_EXERCISE REQUIREMENTS_. Below are the records; return every line from the one that contains "2020-10-14: 119 -> 215" to the last, exactly, skipping the pictures.

Before-and-after change data:
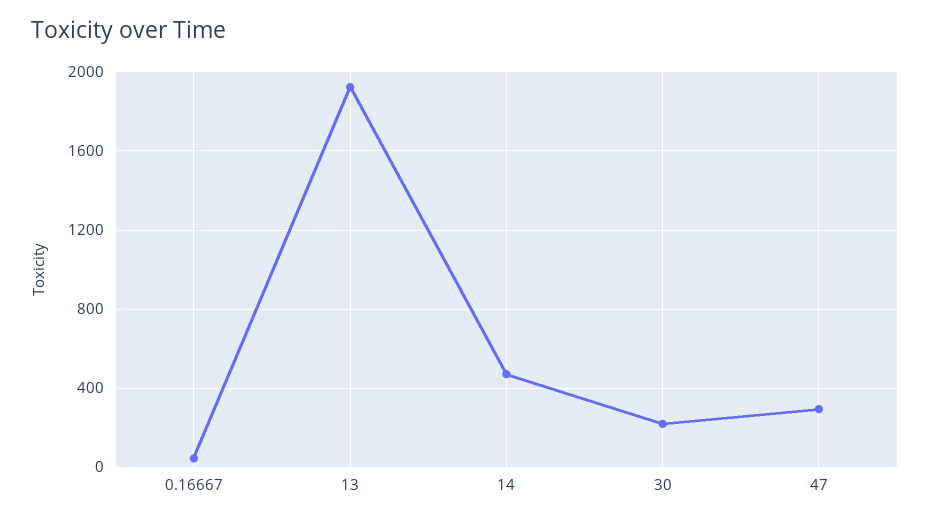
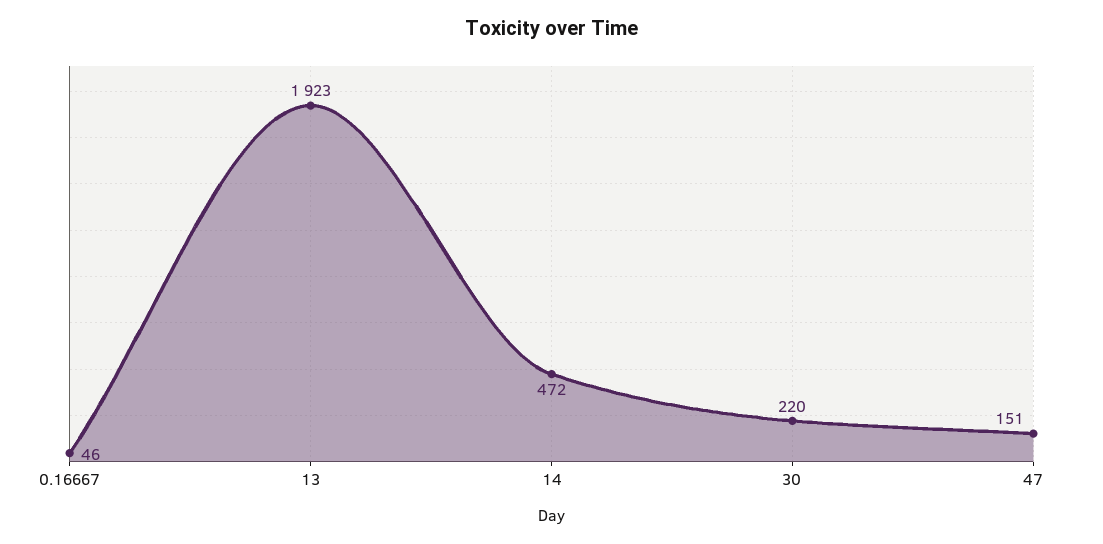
47: 300 -> 151

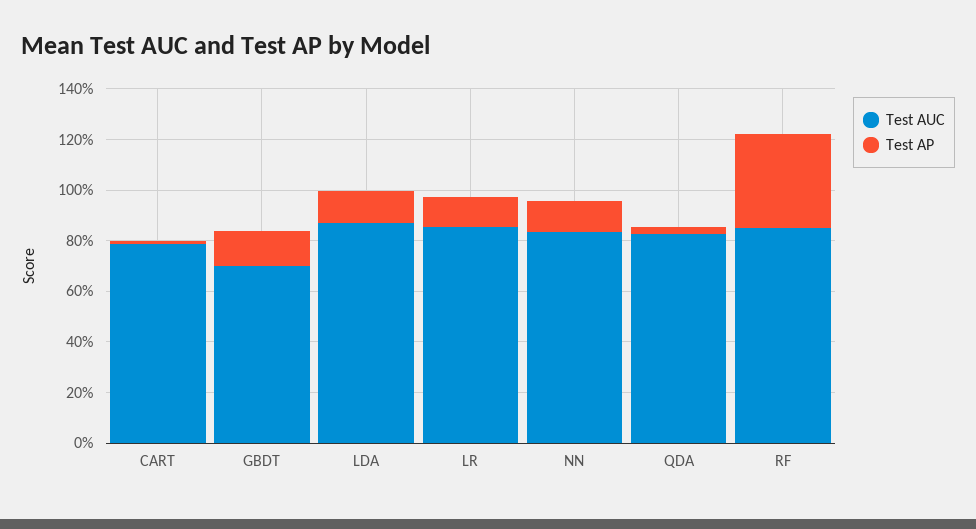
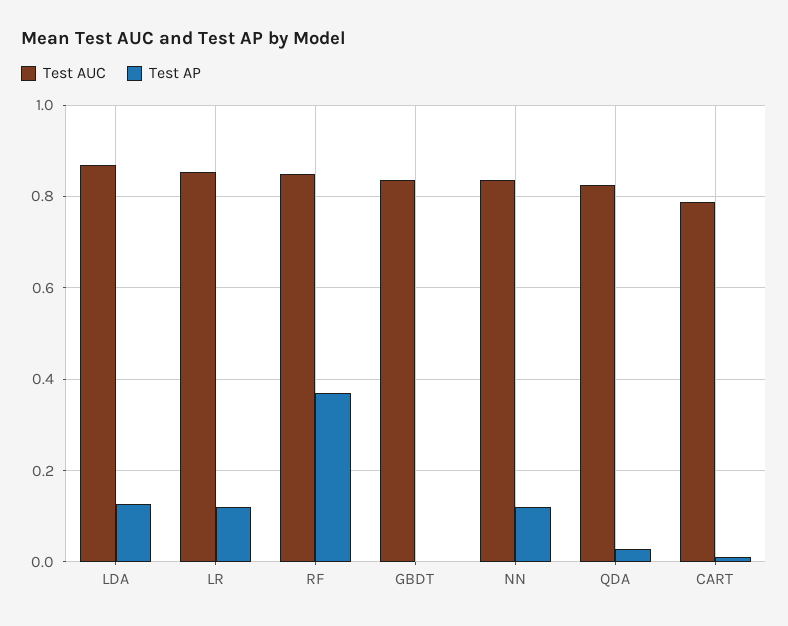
Test AUC, GBDT: 0.7 -> 0.84
Test AP, GBDT: 0.15 -> 0

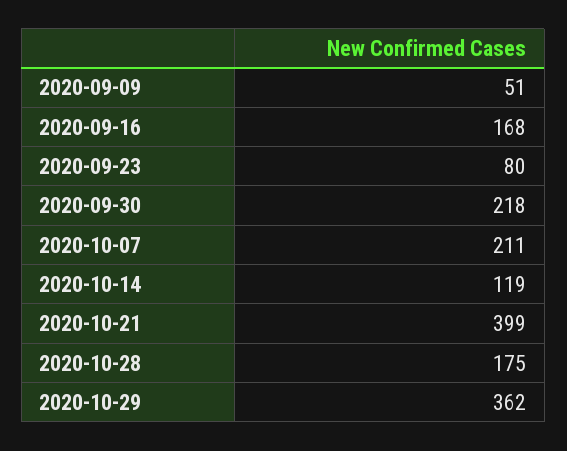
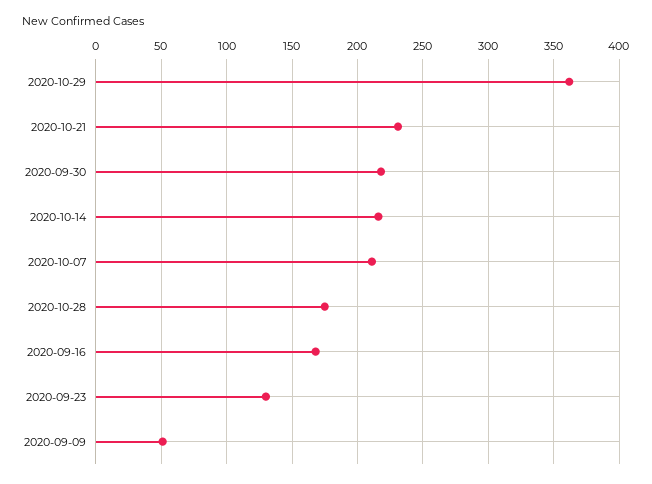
2020-09-23: 80 -> 130
2020-10-14: 119 -> 215
2020-10-21: 399 -> 230

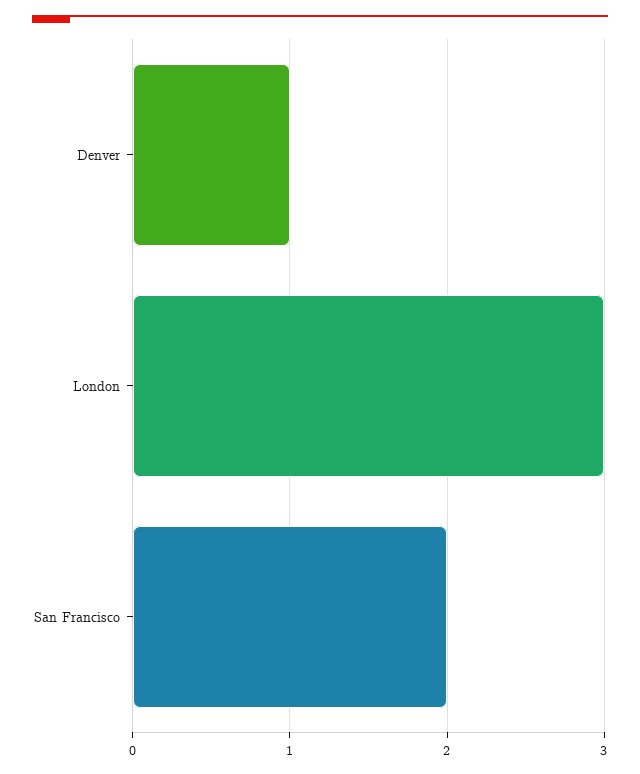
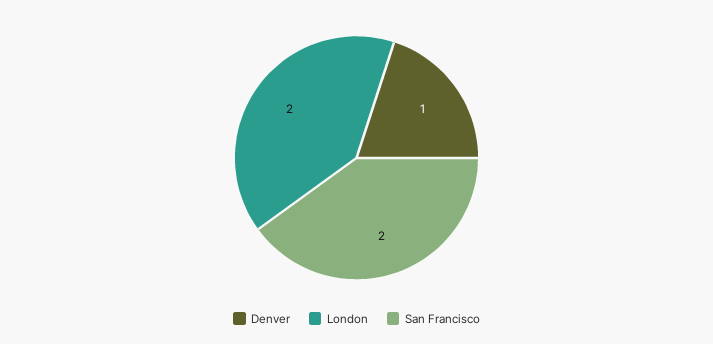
London: 3 -> 2

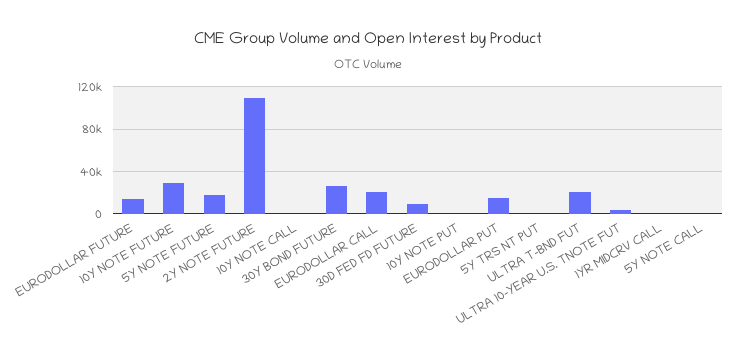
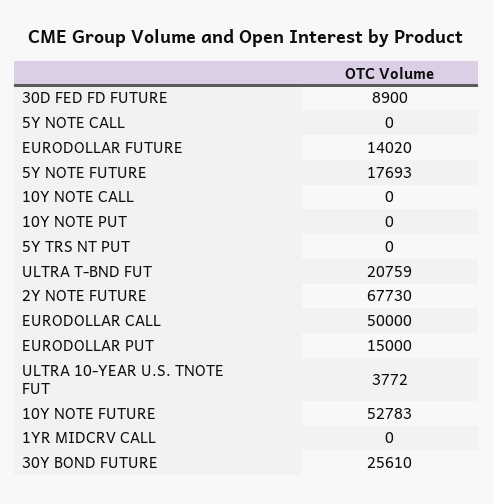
10Y NOTE FUTURE: 30000 -> 52783
2Y NOTE FUTURE: 110000 -> 67730
EURODOLLAR CALL: 20000 -> 50000

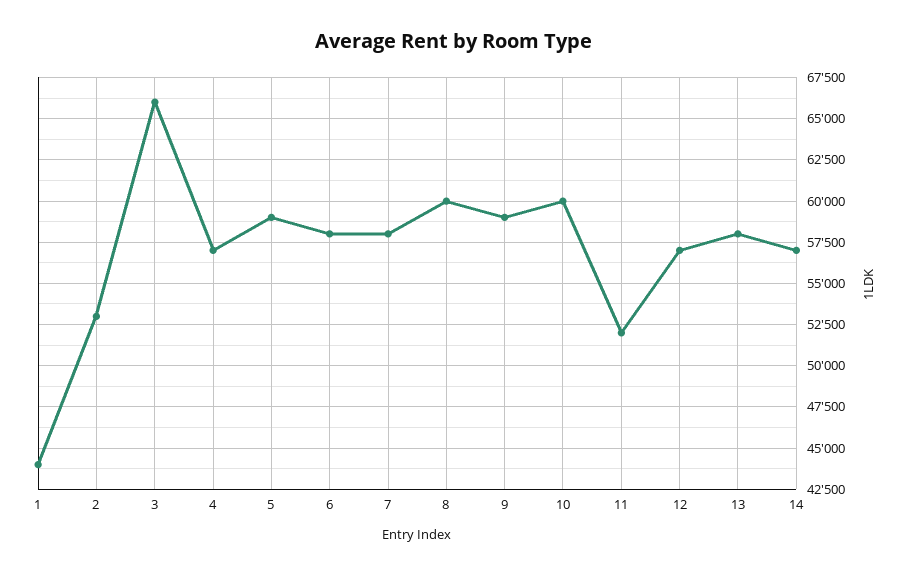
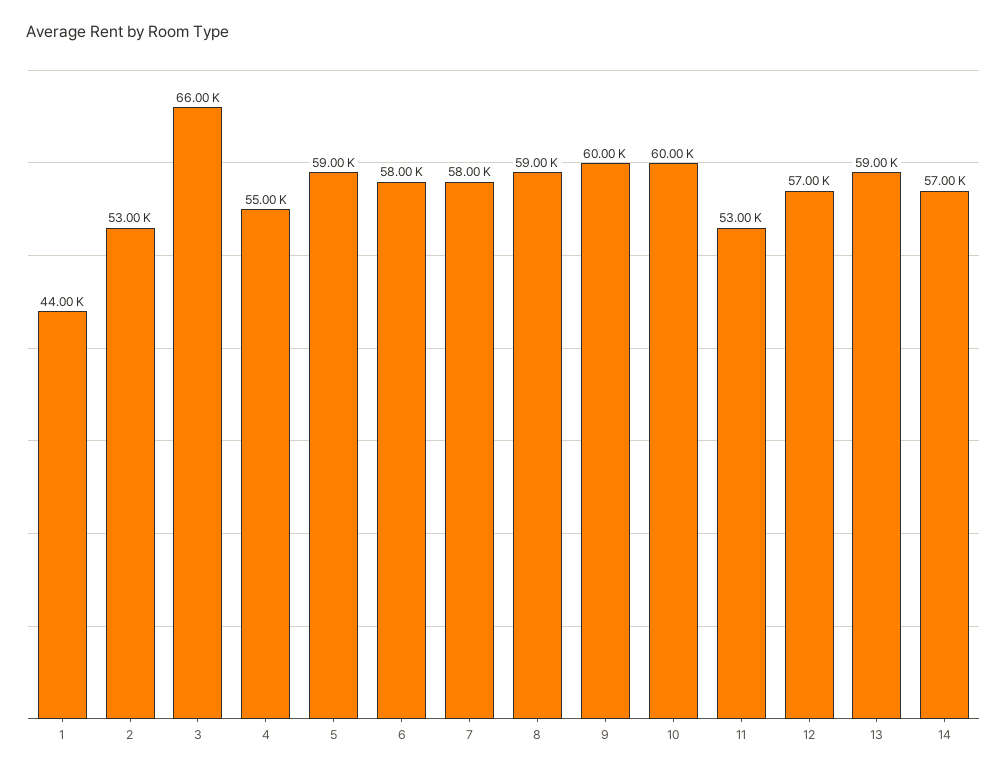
4: 57000 -> 55000
8: 60000 -> 59000
9: 59000 -> 60000
11: 52000 -> 53000
13: 58000 -> 59000

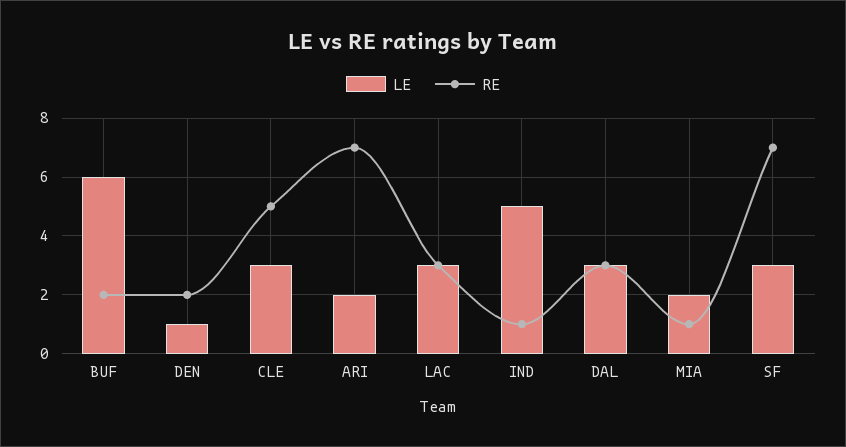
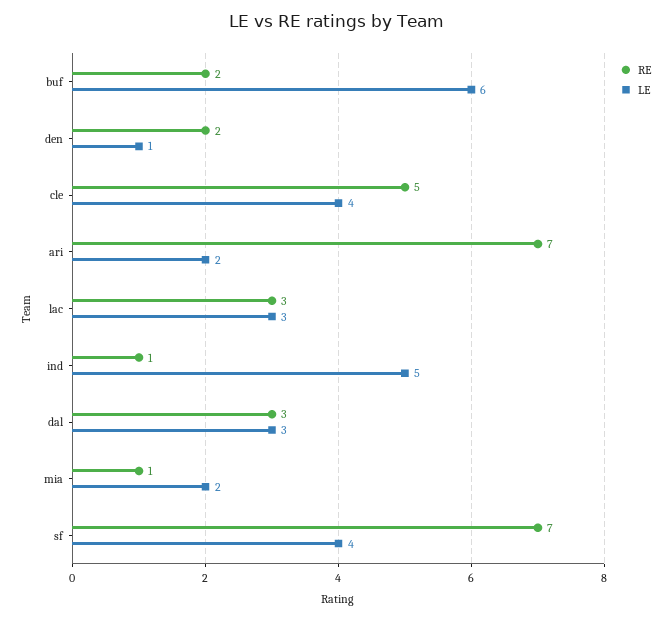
LE, CLE: 3 -> 4
LE, SF: 3 -> 4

_SOLUTION TO THE EXERCISE_.
2020-10-14: 119 -> 215
2020-10-21: 399 -> 230

London: 3 -> 2

10Y NOTE FUTURE: 30000 -> 52783
2Y NOTE FUTURE: 110000 -> 67730
EURODOLLAR CALL: 20000 -> 50000

4: 57000 -> 55000
8: 60000 -> 59000
9: 59000 -> 60000
11: 52000 -> 53000
13: 58000 -> 59000

LE, CLE: 3 -> 4
LE, SF: 3 -> 4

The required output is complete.